1 Samuel 17:1-3. The Philistine invasion

1. at Shochoh The scene of David's memorable combat is fixed with great exactness. The Philistine army marched up the wide valley of Elah to their rendezvous at Sochoh, and pitched their camp in Ephes-dammim (cp. 1 Chronicles 11:13). The valley of Elah is almost certainly the present Wady-es-Sunt, which runs in a N. W. direction from the hills of Judah near Hebron past the probable site of Gath (see note on ch. 1 Samuel 5:8) to the sea near Ashdod. "It took its name Elah of old from the Terebinth, of which the largest specimen we saw in Palestine still stands in the vicinity; just as it now takes its name es-Sunt from the acacias which are scattered in it." Robinson, Bibl, Res.

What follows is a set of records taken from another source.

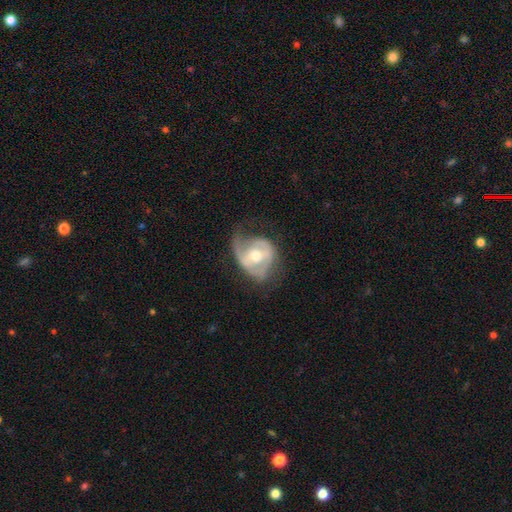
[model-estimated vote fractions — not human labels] Smooth or featured? featured or disk (74%)
Edge-on disk? no (97%)
Bar? no (47%)
Spiral arms? yes (76%)
Spiral winding? medium (41%)
Spiral arm count? 2 (47%)
Bulge size? moderate (70%)
Merging? none (39%)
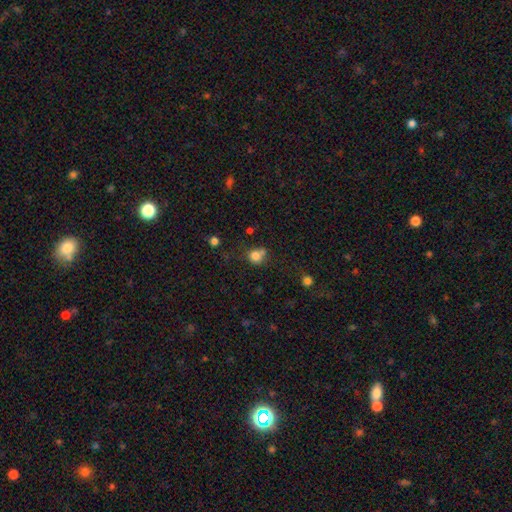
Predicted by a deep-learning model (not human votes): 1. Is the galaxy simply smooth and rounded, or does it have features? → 79% smooth, 13% star or artifact, 8% featured or disk.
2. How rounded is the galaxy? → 77% round, 22% in between, 1% cigar-shaped.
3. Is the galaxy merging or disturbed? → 48% none, 24% merger, 19% minor disturbance, 9% major disturbance.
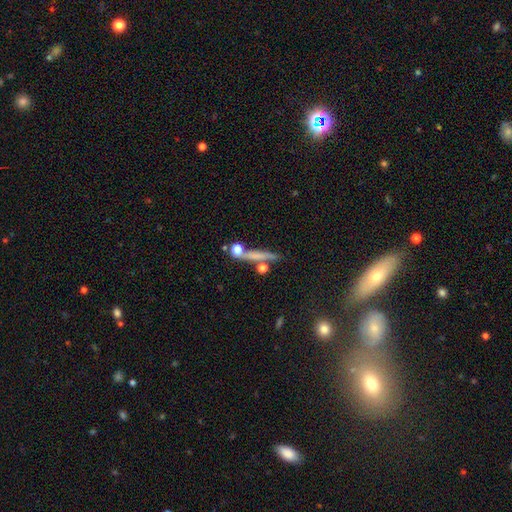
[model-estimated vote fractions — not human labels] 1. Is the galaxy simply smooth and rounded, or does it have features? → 52% smooth, 35% featured or disk, 13% star or artifact.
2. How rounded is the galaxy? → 82% cigar-shaped, 10% round, 9% in between.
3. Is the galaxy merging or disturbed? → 71% none, 12% merger, 12% minor disturbance, 5% major disturbance.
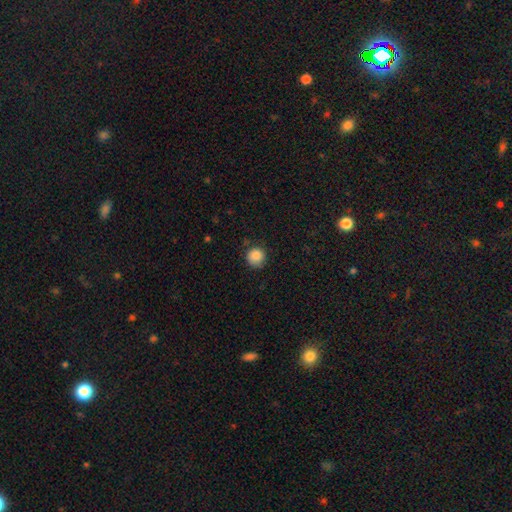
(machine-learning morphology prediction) A smooth galaxy with no disk features (87%) that is round (93%).

Vote fractions:
- Smooth or featured? smooth: 87% / star or artifact: 9% / featured or disk: 4%
- How rounded? round: 93% / in between: 6% / cigar-shaped: 1%
- Merging? none: 80% / minor disturbance: 16% / major disturbance: 3% / merger: 1%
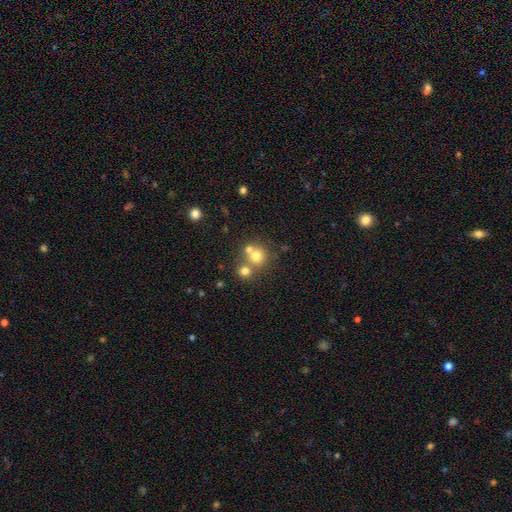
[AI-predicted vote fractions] A smooth galaxy with no disk features (70%) that is round (88%).

Vote fractions:
- Smooth or featured? smooth: 70% / featured or disk: 16% / star or artifact: 15%
- How rounded? round: 88% / in between: 11% / cigar-shaped: 1%
- Merging? none: 50% / merger: 40% / minor disturbance: 7% / major disturbance: 3%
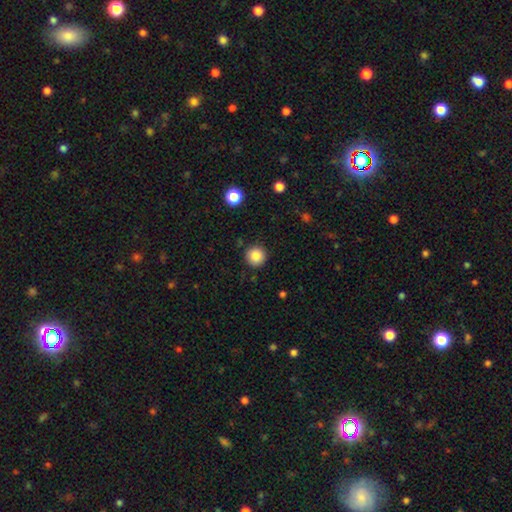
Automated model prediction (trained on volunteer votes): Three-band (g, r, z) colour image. It shows a smooth galaxy with no disk features (85%) that is round (95%). Merging: none (90%).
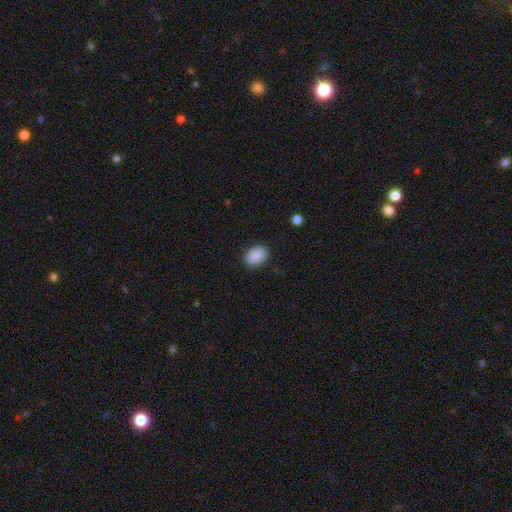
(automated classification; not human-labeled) smooth_or_featured: smooth (p=0.90) [alt: star or artifact p=0.07]
how_rounded: in between (p=0.82) [alt: round p=0.17]
merging: none (p=0.88) [alt: minor disturbance p=0.09]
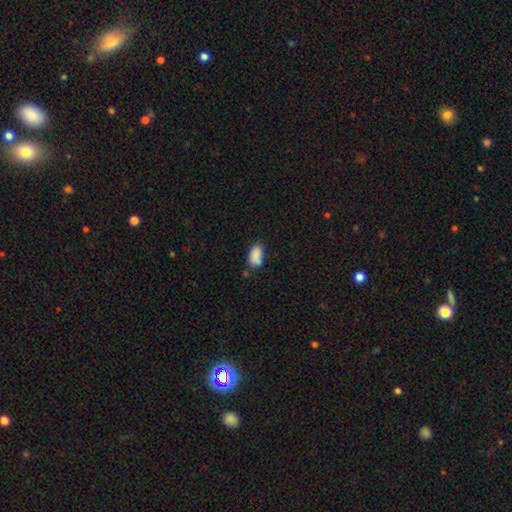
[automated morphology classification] Smooth or featured? Predicted: smooth (p=0.85). How rounded? Predicted: in between (p=0.91). Merging? Predicted: none (p=0.57).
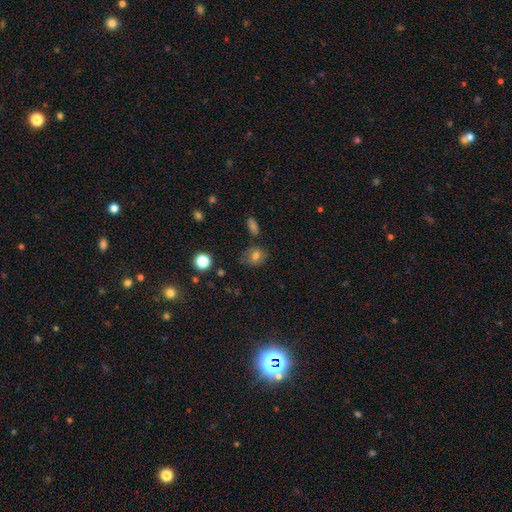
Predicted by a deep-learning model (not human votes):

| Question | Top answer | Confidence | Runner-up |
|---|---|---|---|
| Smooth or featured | smooth | 70% | featured or disk (17%) |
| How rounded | in between | 50% | round (49%) |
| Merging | none | 68% | minor disturbance (21%) |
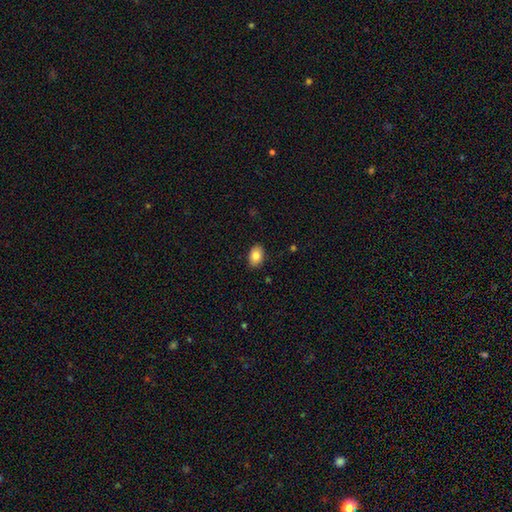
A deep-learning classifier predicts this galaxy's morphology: Overall: smooth (85%). How rounded: in between (86%). Merging: none (87%).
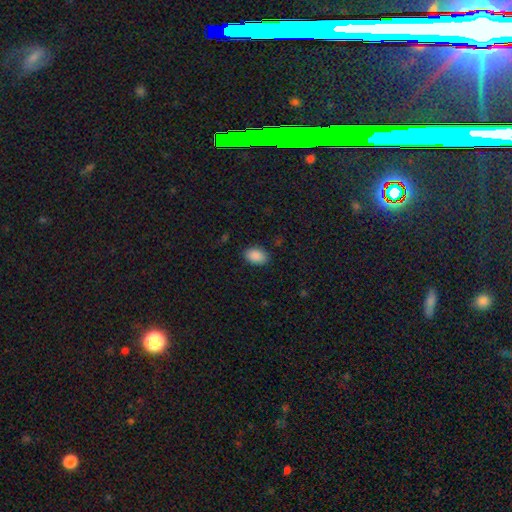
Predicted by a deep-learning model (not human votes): A smooth galaxy with no disk features (89%) that is in between round and cigar-shaped (89%).

Vote fractions:
- Smooth or featured? smooth: 89% / star or artifact: 8% / featured or disk: 3%
- How rounded? in between: 89% / round: 10% / cigar-shaped: 1%
- Merging? none: 86% / minor disturbance: 10% / major disturbance: 3% / merger: 1%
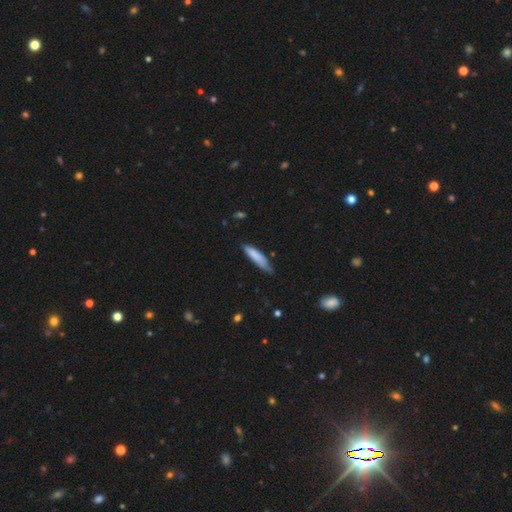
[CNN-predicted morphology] The model was most divided on "merging": none: 59%, minor disturbance: 33%, major disturbance: 6%, merger: 2%. More confident: smooth or featured — smooth (81%); how rounded — cigar-shaped (77%).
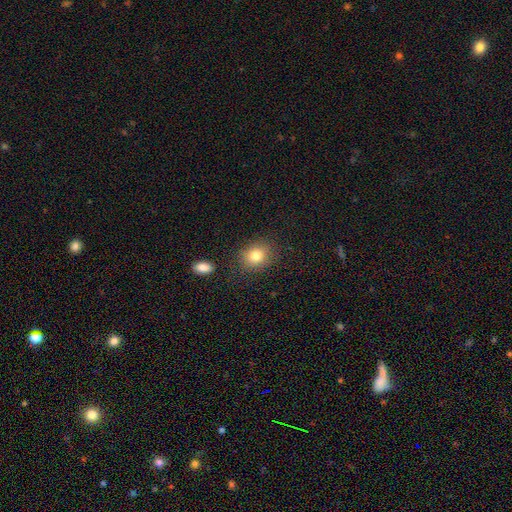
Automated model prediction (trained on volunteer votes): The model was most divided on "how rounded": round: 58%, in between: 41%, cigar-shaped: 1%. More confident: merging — none (82%); smooth or featured — smooth (81%).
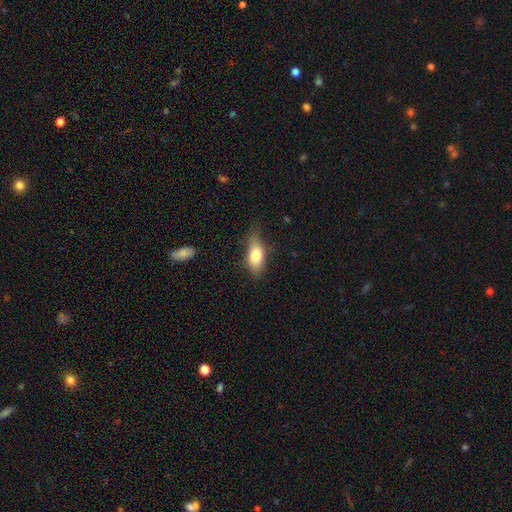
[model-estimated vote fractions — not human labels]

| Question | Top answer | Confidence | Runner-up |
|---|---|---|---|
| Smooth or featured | smooth | 77% | featured or disk (15%) |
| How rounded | in between | 82% | cigar-shaped (13%) |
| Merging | none | 60% | minor disturbance (29%) |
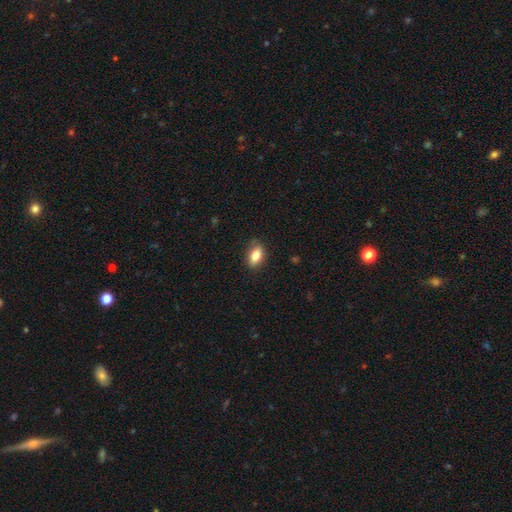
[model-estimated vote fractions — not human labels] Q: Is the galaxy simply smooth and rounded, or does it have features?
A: smooth — 81%.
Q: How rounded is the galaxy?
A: in between — 86%.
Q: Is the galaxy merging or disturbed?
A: none — 83%.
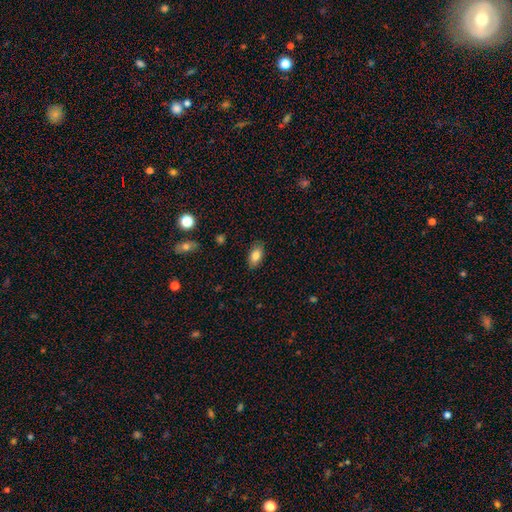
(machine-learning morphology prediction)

II. 21. Sochoh is the modern Shuweikeh, about 16 miles S.W. of Jerusalem on the road to Gaza. Azekah is mentioned in Joshua 10:10 in connexion with the rout of the Philistines in the battle of Beth-horon, but the site is uncertain. "Of the name Ephes-dammim we have perhaps a trace In the modern Beit Fased, or -House of Bleeding," near Sochoh." Conder's Tent Work, II. 160. The name, which signifies "boundary of blood," was probably due to its being the scene of frequent skirmishes with the Philistines.